(What to work on): Your answer should consist of each line below that includes the word "round".

Saved data entries
---+---
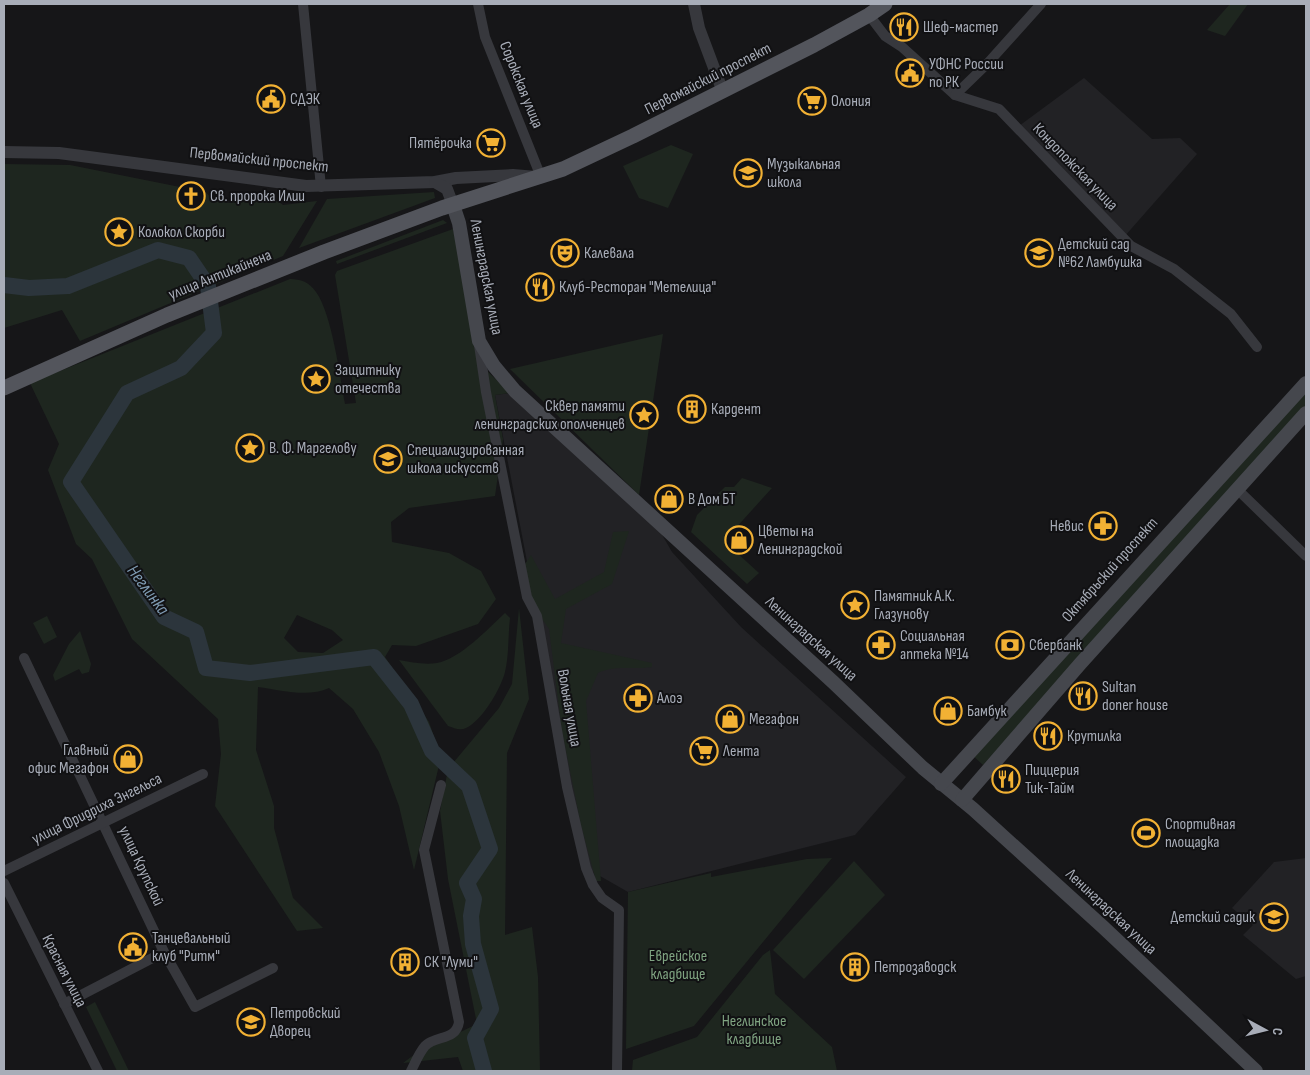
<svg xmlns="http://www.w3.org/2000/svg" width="1310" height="1075" font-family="'Sofia Sans Condensed',sans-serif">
	<rect width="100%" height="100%" fill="#161618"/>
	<g fill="#222225">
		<polygon points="1084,78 1152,139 1180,138 1197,154 1124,237 1019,126"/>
		<polygon points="510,393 661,533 672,552 741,627 906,777 855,835 628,892 586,868 495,395"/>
		<polygon points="1306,858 1306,976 1296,979 1243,935 1253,925 1232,908 1274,862"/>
	</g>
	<g fill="#1e261f" fill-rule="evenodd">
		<polygon points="1230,4 1248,4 1225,36 1207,30"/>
		<polygon points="671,145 693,154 668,208 639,198 623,166"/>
		<path d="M4 164 70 165 205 192 211 197 229 203C246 196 268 193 283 205L317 201 283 256 80 341 62 310 4 328Z"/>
		<polygon points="434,192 435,198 299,248 327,199"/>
		<polygon points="443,220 447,223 337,264 336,261"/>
		<path d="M453 229 487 371 510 393 495 395 503 439 495 496 409 508 391 522 392 542 449 553 481 571 496 599 478 624 416 646 392 645 385 657 429 722 441 757 414 870 399 806 379 752 353 709 329 688C308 698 281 690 258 687L256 750 274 806V828L293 898 323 928 297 931 215 806 221 754 218 719 132 639 92 559 76 544 48 470 59 444 30 383 290 279C301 279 309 282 316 292 332 314 340 377 345 404L356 403 335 275 337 271ZM297 615 332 630 343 640 323 653 298 652 284 638Z"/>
		<polygon points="663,334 639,495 510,369"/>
		<polygon points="1306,391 1306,415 983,765 971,754"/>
		<polygon points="742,478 772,488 724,541 759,573 747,584 691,532 697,515 725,487 734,487"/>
		<path d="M629 531 612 584 566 609 561 643 652 663V667C632 670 615 665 598 673L586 701 601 881H596L581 825 562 731 549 629 528 598 523 567 531 555 555 599 604 572 613 532Z"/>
		<polygon points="519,608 529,699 507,753 505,935 532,927 538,977 540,1071 463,1071 458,1057 403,1063 415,1054 477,1024 448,879 440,811 448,769 499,708 512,684"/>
		<path d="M505 613 510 618C508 635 509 655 505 672 501 688 482 721 466 728 460 731 454 728 448 726L399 660C411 662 424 665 437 663 460 659 489 628 505 613Z"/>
		<polygon points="47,616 57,637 44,644 33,623"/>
		<polygon points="80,631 91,664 89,672 82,674 79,669 55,681 53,675 69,644"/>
		<polygon points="832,858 694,1026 626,1049 628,892 711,873 711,877 807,859"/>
		<polygon points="854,861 885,895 804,979 773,950"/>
		<polygon points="770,950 775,994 832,1047 837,1071 632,1071 633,1060 697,1037 763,955"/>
		<polygon points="95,1002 129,1071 117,1071 86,1007"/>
	</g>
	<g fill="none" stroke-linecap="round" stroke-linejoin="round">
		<polyline stroke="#2c353c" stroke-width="16" points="4,285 29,288 68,286 158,250 189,258 208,286 214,333 181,368 127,393 71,482 164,617 196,632 206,668 250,673 374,657 411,704 432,751 469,786 490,849 467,883 474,899 471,916 473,944 491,1009 475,1038 484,1071"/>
		<g stroke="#37383d" stroke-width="10">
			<polyline points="303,4 321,187"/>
			<polyline points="478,4 485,37 541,177"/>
			<polyline points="869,15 885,36 902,47 955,95 999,109 1131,246 1174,269 1231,314 1257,347"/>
			<polyline points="955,95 987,64 1041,4"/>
			<polyline points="479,345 486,392 527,597 537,616 567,787 586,868 593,885 602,898 619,910 617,1071"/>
			<polyline points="1238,490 1306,556"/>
			<polyline points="24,658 164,952 195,1007 273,968"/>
			<polyline points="4,871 203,774"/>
			<polyline points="4,883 98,1071"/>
			<polyline points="64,1004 164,952"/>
			<path d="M411 1071C415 1063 419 1053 425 1046 436 1035 456 1041 459 1022L424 850 441 785"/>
		</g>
		<g stroke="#37383d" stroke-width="12">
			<polyline points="694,4 699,28 723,92"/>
			<polyline points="4,152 59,153 306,186 435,182 456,178 513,175 536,177"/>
			<polyline points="435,182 447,189 453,205"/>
		</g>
		<g stroke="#45474d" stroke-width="14">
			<polyline points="453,205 459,223 479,341 494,366 515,391 833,682 923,768 973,809 1103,927 1256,1071"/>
			<polyline points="941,784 1306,383"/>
			<polyline points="962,800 1080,664 1306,413"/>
		</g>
		<polyline stroke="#53555c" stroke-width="15" points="4,388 167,315 324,252 442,208 563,169 633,136 814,45 869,15 885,4"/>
	</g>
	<defs>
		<g id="restaurant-ring" transform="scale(1.4375)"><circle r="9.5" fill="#111113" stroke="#f2b134" stroke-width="1.5"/><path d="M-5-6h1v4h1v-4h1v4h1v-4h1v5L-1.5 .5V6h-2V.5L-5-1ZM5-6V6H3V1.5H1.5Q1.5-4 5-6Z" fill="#f2b134"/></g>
		<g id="civic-ring" transform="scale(1.4375)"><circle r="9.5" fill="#111113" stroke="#f2b134" stroke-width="1.5"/><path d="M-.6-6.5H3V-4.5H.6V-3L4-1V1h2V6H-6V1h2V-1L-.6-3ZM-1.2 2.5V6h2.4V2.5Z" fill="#f2b134"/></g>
		<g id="supermarket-ring" transform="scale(1.4375)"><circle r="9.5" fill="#111113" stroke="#f2b134" stroke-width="1.5"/><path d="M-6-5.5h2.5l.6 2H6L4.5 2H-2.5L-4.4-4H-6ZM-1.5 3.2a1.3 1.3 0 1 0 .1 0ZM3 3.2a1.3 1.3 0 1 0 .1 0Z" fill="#f2b134"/></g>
		<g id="school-ring" transform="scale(1.4375)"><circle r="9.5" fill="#111113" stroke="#f2b134" stroke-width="1.5"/><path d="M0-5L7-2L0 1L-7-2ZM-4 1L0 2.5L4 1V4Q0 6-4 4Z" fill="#f2b134"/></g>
		<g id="church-ring" transform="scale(1.4375)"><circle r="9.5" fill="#111113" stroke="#f2b134" stroke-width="1.5"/><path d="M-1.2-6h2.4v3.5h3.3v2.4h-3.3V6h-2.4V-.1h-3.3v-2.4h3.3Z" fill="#f2b134"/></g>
		<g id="sight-ring" transform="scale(1.4375)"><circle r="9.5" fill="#111113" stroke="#f2b134" stroke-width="1.5"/><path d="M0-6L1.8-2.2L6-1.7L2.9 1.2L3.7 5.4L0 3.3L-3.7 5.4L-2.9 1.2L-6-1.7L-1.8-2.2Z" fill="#f2b134"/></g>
		<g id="theatre-ring" transform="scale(1.4375)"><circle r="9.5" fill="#111113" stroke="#f2b134" stroke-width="1.5"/><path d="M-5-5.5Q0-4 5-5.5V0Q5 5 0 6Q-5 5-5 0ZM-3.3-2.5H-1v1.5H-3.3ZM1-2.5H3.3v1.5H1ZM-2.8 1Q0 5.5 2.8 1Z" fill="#f2b134"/></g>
		<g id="building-ring" transform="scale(1.4375)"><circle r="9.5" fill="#111113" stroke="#f2b134" stroke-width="1.5"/><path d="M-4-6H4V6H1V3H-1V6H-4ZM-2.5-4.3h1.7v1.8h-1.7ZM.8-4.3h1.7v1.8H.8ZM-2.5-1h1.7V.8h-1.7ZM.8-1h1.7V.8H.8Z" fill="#f2b134"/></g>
		<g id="shop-ring" transform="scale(1.4375)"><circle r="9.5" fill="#111113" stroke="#f2b134" stroke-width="1.5"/><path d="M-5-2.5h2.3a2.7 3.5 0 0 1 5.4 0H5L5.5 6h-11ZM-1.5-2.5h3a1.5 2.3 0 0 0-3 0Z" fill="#f2b134"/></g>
		<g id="pharmacy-ring" transform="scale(1.4375)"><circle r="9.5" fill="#111113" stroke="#f2b134" stroke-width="1.5"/><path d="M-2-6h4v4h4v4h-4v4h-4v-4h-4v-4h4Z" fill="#f2b134"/></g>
		<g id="bank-ring" transform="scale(1.4375)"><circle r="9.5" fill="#111113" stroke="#f2b134" stroke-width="1.5"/><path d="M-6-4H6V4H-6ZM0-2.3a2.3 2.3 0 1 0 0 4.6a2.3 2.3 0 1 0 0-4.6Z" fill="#f2b134"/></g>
		<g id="stadium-ring" transform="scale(1.4375)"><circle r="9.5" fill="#111113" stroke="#f2b134" stroke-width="1.5"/><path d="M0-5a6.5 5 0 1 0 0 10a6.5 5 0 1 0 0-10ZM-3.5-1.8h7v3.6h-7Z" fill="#f2b134"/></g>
	</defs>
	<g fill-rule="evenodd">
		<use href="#restaurant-ring" x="904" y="27"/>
		<use href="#civic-ring" x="910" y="73"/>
		<use href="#civic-ring" x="271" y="99"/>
		<use href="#supermarket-ring" x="812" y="101"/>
		<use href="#supermarket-ring" x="491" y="143"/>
		<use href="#school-ring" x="748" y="173"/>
		<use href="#church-ring" x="191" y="196"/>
		<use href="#sight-ring" x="119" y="232"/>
		<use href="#theatre-ring" x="565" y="253"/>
		<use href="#school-ring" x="1039" y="253"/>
		<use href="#restaurant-ring" x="540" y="287"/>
		<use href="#sight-ring" x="316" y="379"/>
		<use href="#building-ring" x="692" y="409"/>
		<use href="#sight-ring" x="644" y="415"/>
		<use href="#sight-ring" x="250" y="448"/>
		<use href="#school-ring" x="388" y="459"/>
		<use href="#shop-ring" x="669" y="499"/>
		<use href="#pharmacy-ring" x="1103" y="526"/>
		<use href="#shop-ring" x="739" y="540"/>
		<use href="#sight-ring" x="855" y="605"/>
		<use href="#pharmacy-ring" x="881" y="645"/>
		<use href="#bank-ring" x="1010" y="645"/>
		<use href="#restaurant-ring" x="1083" y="696"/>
		<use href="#pharmacy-ring" x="638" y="698"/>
		<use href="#shop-ring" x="948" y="711"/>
		<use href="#shop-ring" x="730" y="719"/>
		<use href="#restaurant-ring" x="1048" y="736"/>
		<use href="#supermarket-ring" x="704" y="751"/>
		<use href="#shop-ring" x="128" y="759"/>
		<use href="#restaurant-ring" x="1006" y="779"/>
		<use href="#stadium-ring" x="1146" y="833"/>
		<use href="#school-ring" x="1274" y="917"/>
		<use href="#civic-ring" x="133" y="947"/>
		<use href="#building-ring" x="405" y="962"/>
		<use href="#building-ring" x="855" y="967"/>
		<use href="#school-ring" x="251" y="1022"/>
	</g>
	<g text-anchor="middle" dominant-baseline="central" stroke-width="4" stroke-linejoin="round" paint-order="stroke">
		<g font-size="16" fill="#a8adb8" stroke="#111113" text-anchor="start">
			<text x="923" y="27">Шеф-мастер</text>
			<text x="929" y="64">УФНС России<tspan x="929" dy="18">по РК</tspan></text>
			<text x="290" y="99">СДЭК</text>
			<text x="831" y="101">Олония</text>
			<text x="472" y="143" text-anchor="end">Пятёрочка</text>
			<text x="767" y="164">Музыкальная<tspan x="767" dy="18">школа</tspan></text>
			<text x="210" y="196">Св. пророка Илии</text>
			<text x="138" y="232">Колокол Скорби</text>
			<text x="1058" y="244">Детский сад<tspan x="1058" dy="18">№62 Ламбушка</tspan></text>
			<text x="584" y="253">Калевала</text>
			<text x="559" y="287">Клуб-Ресторан "Метелица"</text>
			<text x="335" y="370">Защитнику<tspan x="335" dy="18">отечества</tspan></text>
			<text x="625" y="406" text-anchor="end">Сквер памяти<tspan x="625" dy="18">ленинградских ополченцев</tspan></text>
			<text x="711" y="409">Кардент</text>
			<text x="269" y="448">В. Ф. Маргелову</text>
			<text x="407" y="450">Специализированная<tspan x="407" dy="18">школа искусств</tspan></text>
			<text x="688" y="499">В Дом БТ</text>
			<text x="1084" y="526" text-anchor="end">Невис</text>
			<text x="758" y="531">Цветы на<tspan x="758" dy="18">Ленинградской</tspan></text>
			<text x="874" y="596">Памятник А.К.<tspan x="874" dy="18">Глазунову</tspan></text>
			<text x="900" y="636">Социальная<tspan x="900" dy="18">аптека №14</tspan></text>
			<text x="1029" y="645">Сбербанк</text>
			<text x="1102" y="687">Sultan<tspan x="1102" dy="18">doner house</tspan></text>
			<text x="657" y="698">Алоэ</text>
			<text x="967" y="711">Бамбук</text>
			<text x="749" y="719">Мегафон</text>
			<text x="1067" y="736">Крутилка</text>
			<text x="109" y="750" text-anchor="end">Главный<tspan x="109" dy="18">офис Мегафон</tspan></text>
			<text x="723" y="751">Лента</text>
			<text x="1025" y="770">Пиццерия<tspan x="1025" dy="18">Тик-Тайм</tspan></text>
			<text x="1165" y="824">Спортивная<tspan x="1165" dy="18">площадка</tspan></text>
			<text x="1255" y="917" text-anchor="end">Детский садик</text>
			<text x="152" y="938">Танцевальный<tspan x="152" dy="18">клуб "Ритм"</tspan></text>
			<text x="424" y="962">СК "Луми"</text>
			<text x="874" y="967">Петрозаводск</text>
			<text x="270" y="1013">Петровский<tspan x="270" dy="18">Дворец</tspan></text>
		</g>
		<g font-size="16" fill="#a8adb8" stroke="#111113">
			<text transform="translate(708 79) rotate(-27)">Первомайский проспект</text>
			<text transform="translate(521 85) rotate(68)">Сорокская улица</text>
			<text transform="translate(259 160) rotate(6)">Первомайский проспект</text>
			<text transform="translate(1075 167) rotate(46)">Кондопожская улица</text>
			<text transform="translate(220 275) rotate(-22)">улица Антикайнена</text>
			<text transform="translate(486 277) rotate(79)">Ленинградская улица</text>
			<text transform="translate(1110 570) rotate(-48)">Октябрьский проспект</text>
			<text transform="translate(811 639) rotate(42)">Ленинградская улица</text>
			<text transform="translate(569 708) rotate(80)">Вольная улица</text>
			<text transform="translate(97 809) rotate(-26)">улица Фридриха Энгельса</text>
			<text transform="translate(141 866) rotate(65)">улица Крупской</text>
			<text transform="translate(1111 912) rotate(43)">Ленинградская улица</text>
			<text transform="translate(64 971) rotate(63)">Красная улица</text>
		</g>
		<g font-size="16" fill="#7fa381" stroke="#111113">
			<text x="678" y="956">Еврейское<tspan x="678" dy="18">кладбище</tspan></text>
			<text x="754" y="1021">Неглинское<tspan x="754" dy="18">кладбище</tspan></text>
		</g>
		<g font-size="18" font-style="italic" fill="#7f9bb3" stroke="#111113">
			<text transform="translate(148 590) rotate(53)">Неглинка</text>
		</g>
	</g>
	<rect width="1310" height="1075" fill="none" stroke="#a8adb8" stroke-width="10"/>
	<g transform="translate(1265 1030) rotate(97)" stroke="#111113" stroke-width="4" paint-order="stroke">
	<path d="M0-4L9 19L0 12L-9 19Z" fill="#a8adb8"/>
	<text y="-8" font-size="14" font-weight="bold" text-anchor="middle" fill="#a8adb8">С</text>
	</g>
</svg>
---+---
(Answer to this problem):
	<g fill="none" stroke-linecap="round" stroke-linejoin="round">
	<g text-anchor="middle" dominant-baseline="central" stroke-width="4" stroke-linejoin="round" paint-order="stroke">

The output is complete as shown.